Regarding my personal climbing track record, the grade-softening had some effects; most of my first ascents of the years got upgraded, among others “Weiße Rose” from 8c+ to 9a/9a+ and “Open Air” from 9a to 9a+. Thanks to today’s softer grading, “Open Air” or maybe even “Weiße Rose” were the first confirmed routes of the grade 9a+.


Many years have passed since then and without any doubt, the level of the top-climbers has increased dramatically. This is very much visible through the almost uncountable number of 9a-route-ascents. This made it possible that finally a new horizon emerged. Undoubtedly, Chris Sharma is the first who made a real step forward with the successful climb of his mega-project “Jumbo Love”. Still, Chris seems to be the most visionary climber and his climbing skills are apparently simply said: phenomenal! And the young Adam Ondra seems to be currently the climber with the biggest potential and the one with the broadest vision for climbing of all sport climbers.


But it’s a shame that the uniqueness of the extraordinary achievements by Sharma and Ondra are impaired by the dubious achievements by other climbers. If any one wants to claim that they are as good as Sharma or Ondra they need to show these skills not just in one hit wonder-routes, but demonstrate their abilities in many, many other occasions…

Judging by the media, “Jumbo Love” is considered to be the most difficult sport climb today. And well, this assumption is reasonable! We know the skills of Sharma, which he demonstrated with ascents such as “Realisation”, “La Rambla”, “Es Pontas”, “Golpe del Estado” and “Neanderthal”. The funny thing is that, when I look through all the magazines, the routes “Chilam Balam” and “Akira” are still registered as harder than “Jumbo Love”!? As if the performance of Sharma would be kindergarden-like! Just consider how long the road for Chris Sharma was to get into position to climb a route like “Jumbo Love”. And how strong Sharma is compared to others! He created his credibility by the demonstration of his skills through countless ascents and this is absolutely imperative in the climbing community, as we don’t want to have judges approving ascents! And Chris Sharma well deserves this credibility. He worked hard in order to get it! In contrast, others are not willing to be open and transparent enough in order for us to believe them.
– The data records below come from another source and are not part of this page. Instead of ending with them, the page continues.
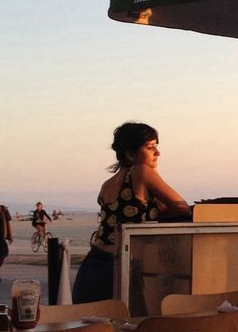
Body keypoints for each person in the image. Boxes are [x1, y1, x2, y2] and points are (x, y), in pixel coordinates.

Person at [72, 121, 191, 304]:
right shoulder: (142, 172)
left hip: (93, 266)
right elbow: (181, 207)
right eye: (151, 147)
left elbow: (133, 211)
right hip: (121, 266)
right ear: (130, 154)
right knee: (130, 327)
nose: (157, 153)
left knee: (96, 329)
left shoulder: (107, 185)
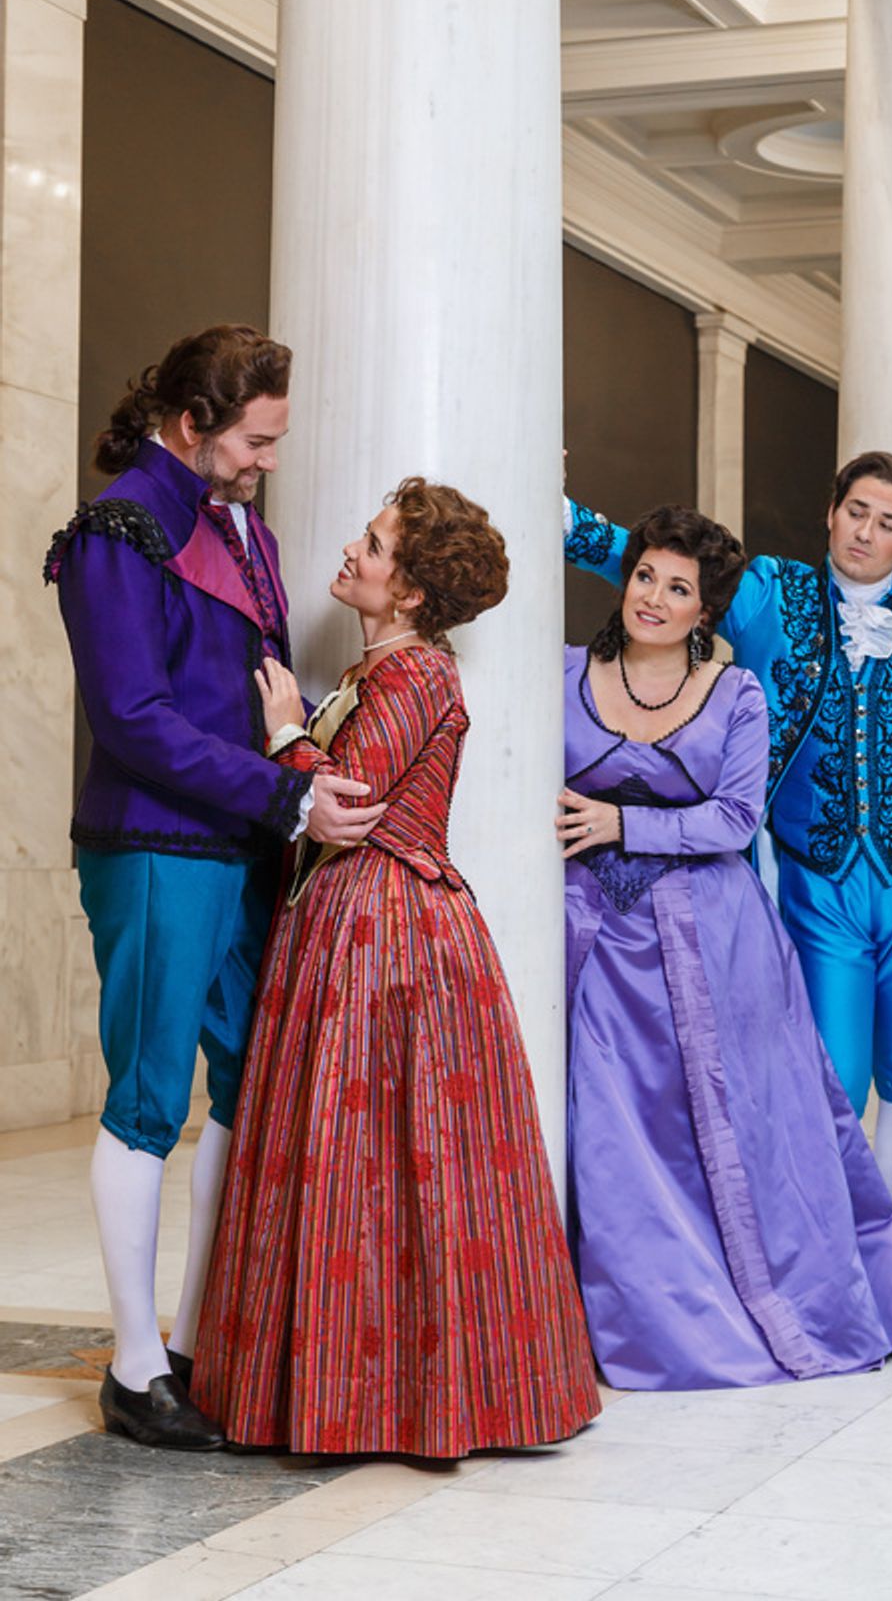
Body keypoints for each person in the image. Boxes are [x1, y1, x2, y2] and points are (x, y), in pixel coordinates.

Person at [193, 478, 600, 1457]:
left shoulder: (414, 674)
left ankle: (385, 1398)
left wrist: (287, 732)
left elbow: (353, 802)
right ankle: (363, 1390)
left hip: (385, 930)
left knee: (372, 1158)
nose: (354, 552)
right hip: (351, 922)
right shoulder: (384, 671)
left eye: (373, 545)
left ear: (409, 590)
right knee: (372, 1159)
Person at [44, 325, 384, 1451]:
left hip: (241, 841)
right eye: (256, 437)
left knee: (245, 1083)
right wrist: (285, 797)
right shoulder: (116, 534)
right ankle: (136, 1370)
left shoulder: (246, 529)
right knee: (149, 1097)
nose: (270, 458)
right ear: (192, 423)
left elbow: (257, 693)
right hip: (152, 845)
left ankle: (199, 1339)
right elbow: (132, 722)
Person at [556, 504, 892, 1389]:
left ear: (708, 608)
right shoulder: (558, 675)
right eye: (646, 577)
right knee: (602, 1130)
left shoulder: (738, 693)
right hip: (584, 936)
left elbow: (735, 818)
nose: (656, 598)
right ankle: (590, 1312)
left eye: (681, 588)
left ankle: (729, 1302)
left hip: (712, 938)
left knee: (725, 1121)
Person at [564, 455, 892, 1229]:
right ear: (831, 512)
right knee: (833, 1073)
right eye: (856, 510)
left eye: (888, 523)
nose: (866, 531)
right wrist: (559, 517)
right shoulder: (768, 594)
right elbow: (654, 565)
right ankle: (839, 1248)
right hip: (814, 878)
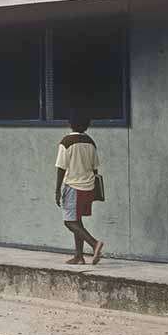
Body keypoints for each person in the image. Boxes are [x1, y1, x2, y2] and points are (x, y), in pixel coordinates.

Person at [55, 112, 104, 265]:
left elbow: (61, 168)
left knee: (69, 222)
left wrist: (57, 190)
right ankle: (79, 256)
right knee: (77, 221)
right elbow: (95, 168)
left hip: (74, 186)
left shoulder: (67, 141)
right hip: (88, 187)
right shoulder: (91, 142)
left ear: (70, 124)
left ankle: (94, 244)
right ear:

As we do not have referees and judges, climbing has to come along with transparency and credibility.

To trust blindly the word of humans is stupid – we should have learned this from history. Climbing is a sport with no judges, no referees, no independent body governing setting the rules and controlling that we follow them. Climbing works on the basis of trust and credibility. I would wish that the future of climbing again saw such strong characters and opinion leaders, as in the days of Wolfgang Güllich and Ben Moon. It would be very, very beneficial for our small climbing world. For this reason I‘m happy to see Adam Ondra who is not only a super-strong climber but has a broader vision for climbing that others - he may well be leading climbing into a promising future.